He picked up the quartzite "fishbowl" and slipped it over Jon's head. They settled it firmly in place on the suit-ring, and screwed tight the lugs that held it in place. As Jon turned on his oxygen he motioned to the plastic, and Jak smeared it carefully all around the seam.

When he had finished, Jon increased the oxygen flow until the suit bulged, while Jak minutely inspected every point for any possible leakage. Finding none, he made the OK sign with thumb and bent forefinger, and Jon reduced his air-flow and opened the escape valve until the suit deflated enough so he could move about easily.

From a chest of repair supplies the younger boy took a can of metal-seal and a self-contained acetylene torch. These he fastened to his belt while Jak was getting, from a wall hook, a coil of thin but terrifically strong, light, plastic rope that would neither freeze nor lose its pliability in the utter cold of space. While spacesuits had magnetic shoe soles to keep their wearers in contact with the hull, a lifeline was a safety factor in case they happened to break that contact and drift away from the ship.
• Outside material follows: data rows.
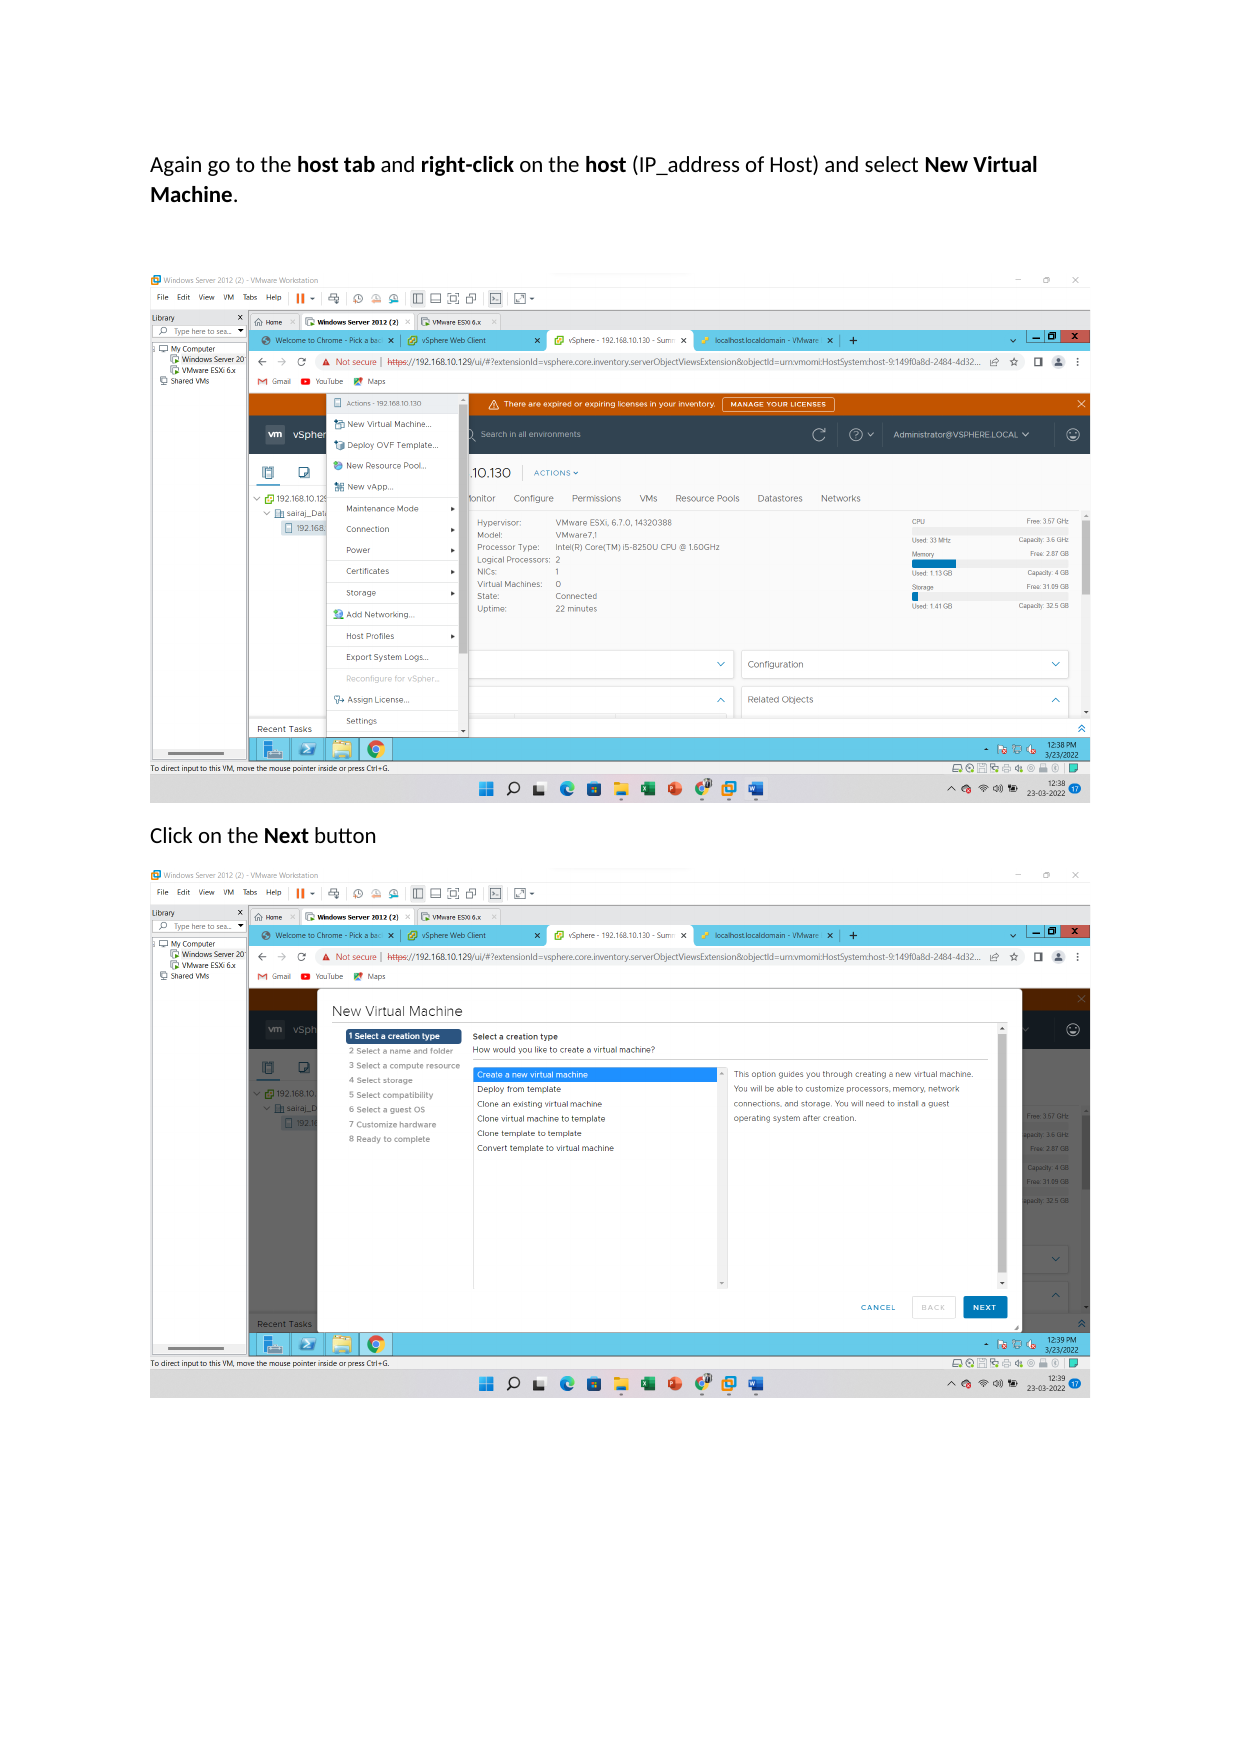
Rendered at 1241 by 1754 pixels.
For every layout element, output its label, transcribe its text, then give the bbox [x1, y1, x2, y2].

text Click on the Next button [150, 822, 1090, 850]
picture [150, 273, 1091, 803]
text Again go to the host tab and right-click on the host (IP_address of Host) and select New Virtual Machine. [150, 150, 1090, 208]
picture [150, 868, 1091, 1398]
Jon checked his suit and equipment again, making sure he had all the tools he might need, and that they were firmly in place. He snapped one end of his lifeline into a ring at his belt, tugging strongly on it several times.

Then he turned and grinned through the helmet at his elder brother. He waved him away from the inner lockdoor, then pressed a button. The inner door swung open and air rushed in to fill the vacuum between the inner and outer lockdoors.

Jon stepped into the narrow space, skirted the handling mechanism there, then pressed another button to actuate the motor that closed and locked the inner door. When the red signal light told him it was airtight, he switched on the pump that returned the air to the body of the ship. The lock empty, he twisted the knob that opened the outer lockdoor, then snapped the other end of his lifeline to a ring just beside the opening doorway. He switched on his suit-heater as he felt the chill of space.

Slowly, ponderously, the mechanism swung the great eighteen-inch-thick outer door partially open, and Jon was facing deep space. Although he had spent nearly a third of his life out here, it was a sight that never tired the boy's active, imaginative mind, and even now he stood for a long minute, eagerly looking outward.

The awesome blackness of the void seemed alive with millions upon countless millions of tiny, distant, pinpointed lights he knew were giant suns. On and on they stretched, as far as the eye could see—and beyond. In the far, far distance were blotches of light Jon knew were the incredibly distant nebulae—other uncounted billions of suns that made up the far-off galaxies and universes.

He looked overhead, picking out against the backdrop of the nearer suns of our own galaxy—the Milky Way—some of the larger giant suns ... Canopus, Rigel, Deneb, Betelgeuse, Antares and others he knew by sight. The patterns familiar on Terra were somewhat distorted here because of the difference in distance and his line of sight, but those suns could not be mistaken.

He only stood there for a moment, then he reached out carefully and grasped the rung of the metal ladder welded onto the hull, and which ran completely around the ship. He pulled himself onto this, and held there while he estimated where that hole should be.